There's a Duke characteristic that Richard H. Brodhead noted when he was introduced as president six years ago. While Duke is a place that wraps itself in the traditional garb of neo-Gothic and Georgian architecture, it's also a place possessed of a restless energy. For him, that energy was symbolized by a horizon line broken by construction cranes.
With today's economic stresses, the construction cranes are less evident. But Duke still shows the impulse to innovate, notably in its global outreach, even as it remains respectful of its roots. With this issue, Duke Magazine is aiming to build something new atop a familiar foundation.
Discussions among the editorial staff, our advisory board of professional journalists, and our designer revealed a clear need to change the look and feel of the magazine—and the ease of navigating through it.

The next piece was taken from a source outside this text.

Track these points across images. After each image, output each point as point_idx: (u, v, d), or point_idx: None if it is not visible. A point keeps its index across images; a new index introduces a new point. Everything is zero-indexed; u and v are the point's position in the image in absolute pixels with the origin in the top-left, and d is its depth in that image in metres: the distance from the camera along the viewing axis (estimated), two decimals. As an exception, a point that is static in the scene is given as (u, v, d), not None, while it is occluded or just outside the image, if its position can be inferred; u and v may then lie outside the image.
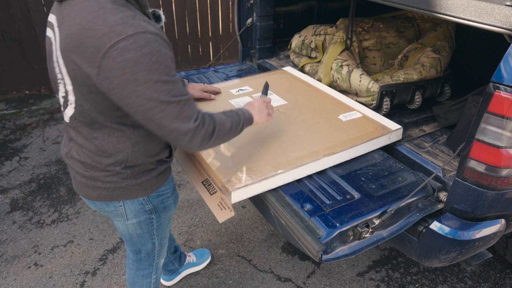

From time to time, the magazine has responded to similar felt needs; it has added standing departments, for example, and repositioned certain content.
Beyond a cover formula featuring a more contemporary nameplate and a larger image space, the most striking shift is within Gazette, the campus news section. The new structure offers multiple entry points and allows for greater diversity of presentation—catering to "skimmers" and "readers" alike, as magazine designer Lacey Chylack puts it.
The magazine's other departments have also been rethought and repackaged. Quad Quotes, for example, is no longer a gray mass of type on the page; it now has a more imaginative interplay of type treatment and images. Q&A, similarly, has been made over to give visual attention to a particular news event and not just to the interview subject. And the back page, now called Extra Credit, aims to inspire reader engagement.
According to Chylack, the revamped look isn't just "a new wardrobe." Rather, it's "a new fitness plan," pointing to the same nimble quality that characterizes the campus it represents.